Formulation and Quality – Chemical
2019 PharmSci 360
Drug-in-adhesive TDS are designed to provide a controlled rate of drug delivery across human skin to elicit a desired pharmacologic effect. Permeation of drug substances from a TDS across the skin is mostly driven by the concentration gradient between the adhesive matrix and skin. To achieve a sustained rate of drug delivery over the period of intended application, TDS are usually formulated with drug concentration that is close to the saturation solubility in the adhesive matrix. This strategy helps minimize the surface area of the TDS, but it increases the risk of drug recrystallization over the product life cycle and shelf life. Visible crystals in a TDS can also undermine patient confidence in the quality of TDS. More importantly, recrystallization decreases the soluble amount of drug in TDS, which may decrease the rate of drug delivery and affect the drug product’s efficacy and physical performance.
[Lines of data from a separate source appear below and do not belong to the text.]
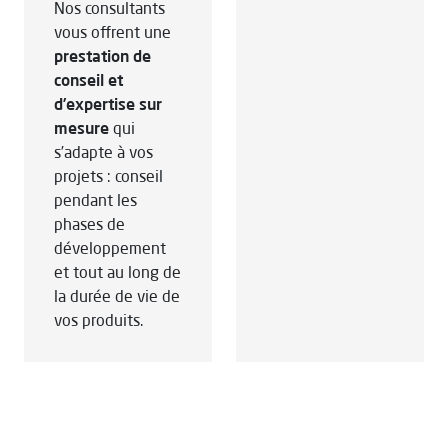
Nos consultants
vous offrent une
prestation de
conseil et
d’expertise sur
mesure
qui
s’adapte à vos
projets : conseil
pendant les
phases de
développement
et tout au long de
la durée de vie de
vos produits.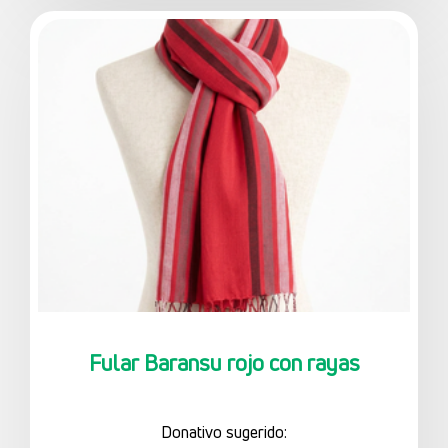
5 €
a
6 €
Ver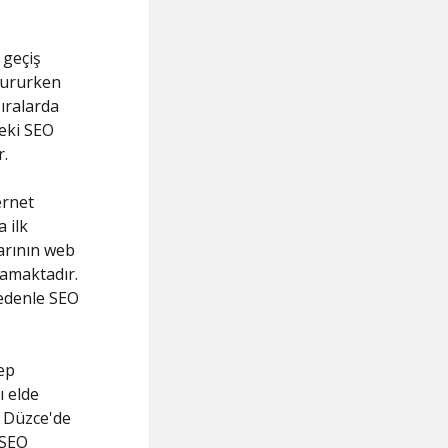
 geçiş
ştururken
ıralarda
deki SEO
r.
ernet
 ilk
larının web
lamaktadır.
edenle SEO
ep
ı elde
, Düzce'de
 SEO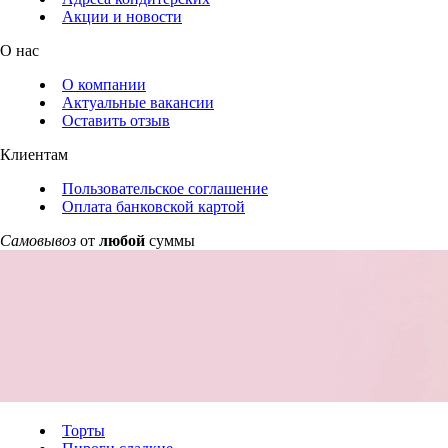
Акции и новости
О нас
О компании
Актуальные вакансии
Оставить отзыв
Клиентам
Пользовательское соглашение
Оплата банковской картой
Самовывоз
от
любой
суммы
Торты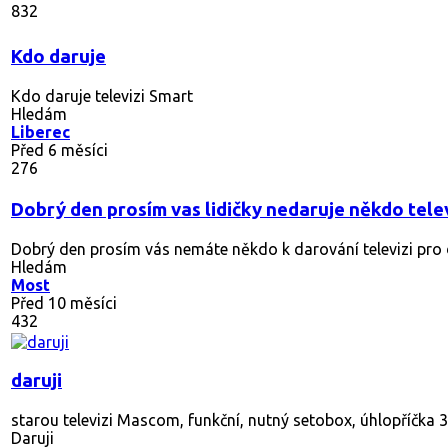
832
Kdo daruje
Kdo daruje televizi Smart
Hledám
Liberec
Před 6 měsíci
276
Dobrý den prosím vas lidičky nedaruje někdo tele
Dobrý den prosím vás nemáte někdo k darování televizi pro 
Hledám
Most
Před 10 měsíci
432
daruji
starou televizi Mascom, funkční, nutný setobox, úhlopříčka 
Daruji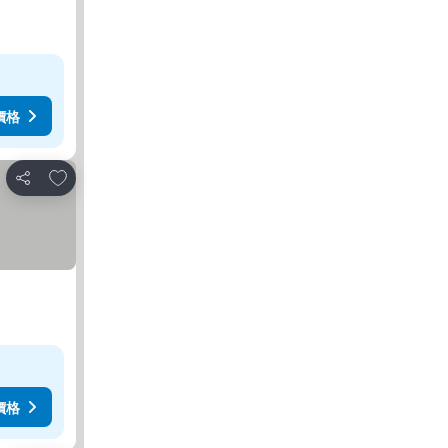
價格
放到收藏夾
分享
價格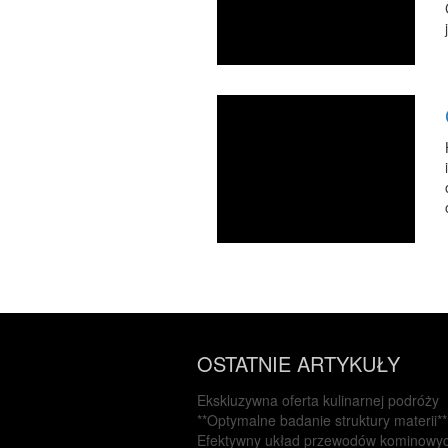
OSTATNIE ARTYKUŁY
Ekskluzywna oferta kulinarnej podróży
**Optymalne badanie struktury materii**
Efektywny układ przewodów kominowy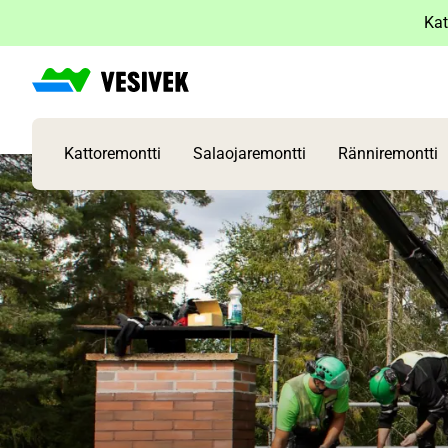
Siirry
Kat
sisältöön
Kattoremontti
Salaojaremontti
Ränniremontti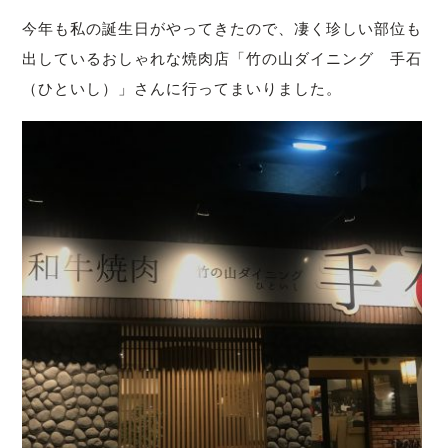
今年も私の誕生日がやってきたので、凄く珍しい部位も
出しているおしゃれな焼肉店「竹の山ダイニング 手石
（ひといし）」さんに行ってまいりました。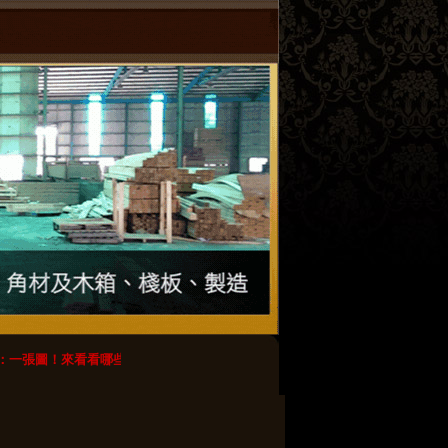
一張圖！來看看哪些木棧板最好不要用？
【轉載】木棧板のdiy創意_春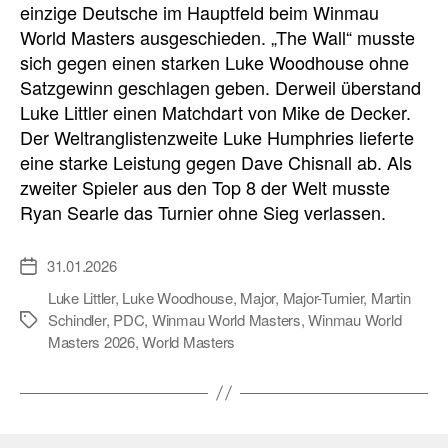
einzige Deutsche im Hauptfeld beim Winmau
World Masters ausgeschieden. „The Wall“ musste
sich gegen einen starken Luke Woodhouse ohne
Satzgewinn geschlagen geben. Derweil überstand
Luke Littler einen Matchdart von Mike de Decker.
Der Weltranglistenzweite Luke Humphries lieferte
eine starke Leistung gegen Dave Chisnall ab. Als
zweiter Spieler aus den Top 8 der Welt musste
Ryan Searle das Turnier ohne Sieg verlassen.
31.01.2026
Veröffentlichungsdatum
Luke Littler
,
Luke Woodhouse
,
Major
,
Major-Turnier
,
Martin
Schindler
,
PDC
,
Winmau World Masters
,
Winmau World
Schlagwörter
Masters 2026
,
World Masters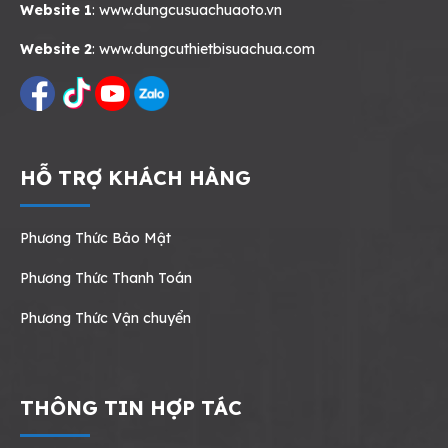
Website 1
:
www.dungcusuachuaoto.vn
Website 2
:
www.dungcuthietbisuachua.com
HỖ TRỢ KHÁCH HÀNG
Phương Thức Bảo Mật
Phương Thức Thanh Toán
Phương Thức Vận chuyển
THÔNG TIN HỢP TÁC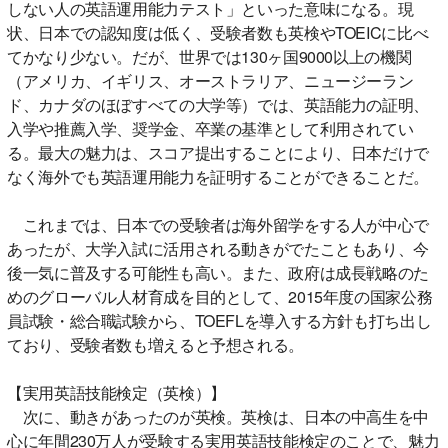
しない人の英語運用能力テスト」といった意味になる。現
状、日本での認知度は低く、受験者数も英検やTOEICに比べ
てかなり少ない。だが、世界では130ヶ国9000以上の機関
（アメリカ、イギリス、オーストラリア、ニュージーラン
ド、カナダのほぼすべての大学等）では、英語能力の証明、
入学や推薦入学、奨学金、卒業の基準として利用されてい
る。最大の魅力は、スコア提出することにより、日本だけで
なく海外でも英語運用能力を証明することができることだ。
これまでは、日本での受験者は海外留学をする人が中心で
あったが、大学入試に活用される動きがでたこともあり、今
後一気に普及する可能性も高い。また、政府は成長戦略のた
めのグローバル人材育成を目的として、2015年度の国家公務
員試験・総合職試験から、TOEFLを導入する方針も打ち出し
ており、受験者数も増えると予想される。
【実用英語技能検定（英検）】
次に、動きがあったのが英検。英検は、日本の中高生を中
心に年間230万人が受験する実用英語技能検定のことで、魅力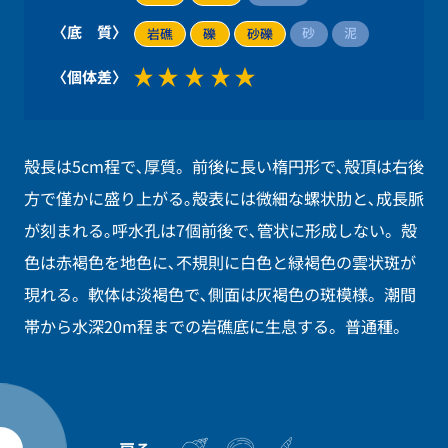
〈底 質〉
砂
泥
岩礁
礫
砂礫
〈個体差〉
殻長は5cm程で､厚質。前後に長い楕円形で､殻頂は右後
方で僅かに盛り上がる｡殻表には微細な螺状肋と､成長脈
が刻まれる｡呼水孔は7個前後で､管状に形成しない。殻
色は赤褐色を地色に､不規則に白色と緑褐色の雲状斑が
現れる。軟体は淡褐色で､側面は灰褐色の斑模様。潮間
帯から水深20m程までの岩礁底に生息する。普通種。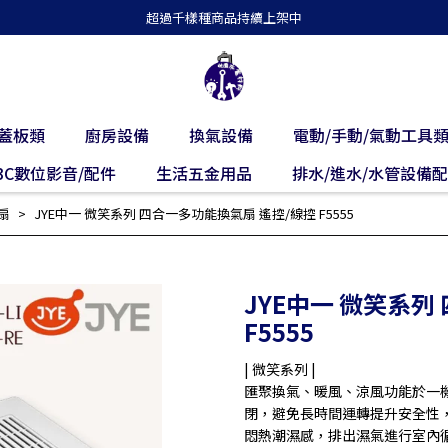
超過千樣種商品持續上架中
蓋板類
廚房設備
換氣設備
電動/手動/氣動工具
3C數位影音/配件
生活五金用品
排水/進水/水管設備
扇
JYE中一 微笑系列 四合一多功能換氣扇 遙控/線控 F5555
JYE中一 微笑系列
F5555
| 微笑系列 |
匯聚換氣、暖風、涼風功能於一機
閉，避免長時間運轉提升安全性，
悶熱潮濕感，排出濕氣進行室內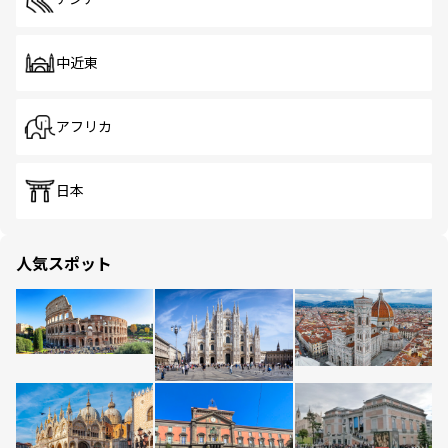
中近東
アフリカ
日本
人気スポット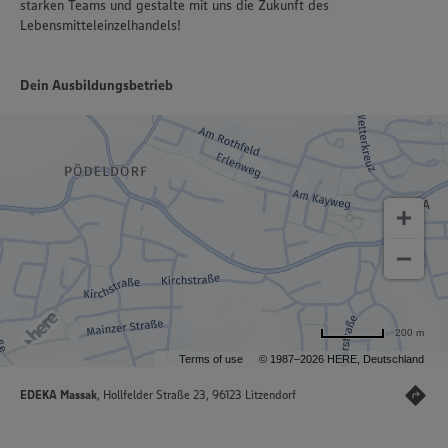
starken Teams und gestalte mit uns die Zukunft des
Lebensmitteleinzelhandels!
Dein Ausbildungsbetrieb
200 m
Terms of use
© 1987–2026 HERE, Deutschland
EDEKA Massak
, Hollfelder Straße 23, 96123 Litzendorf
There have been several reports of drug recrystallization in TDS which led to their recall from the market such as Neupro® and Duragesic®. This presentation will focus on understanding the effects of drug recrystallization on drug release and permeation kinetics, as well as TDS physical characteristics. Moreover, various methodologies such as Raman mapping and X-ray diffractions will be discussed as tools that may be used to unveil the identity of crystals formed during development and aging of various TDS formulations. The regulatory considerations for assessing and mitigating the risk of drug recrystallization in TDS will be also discussed.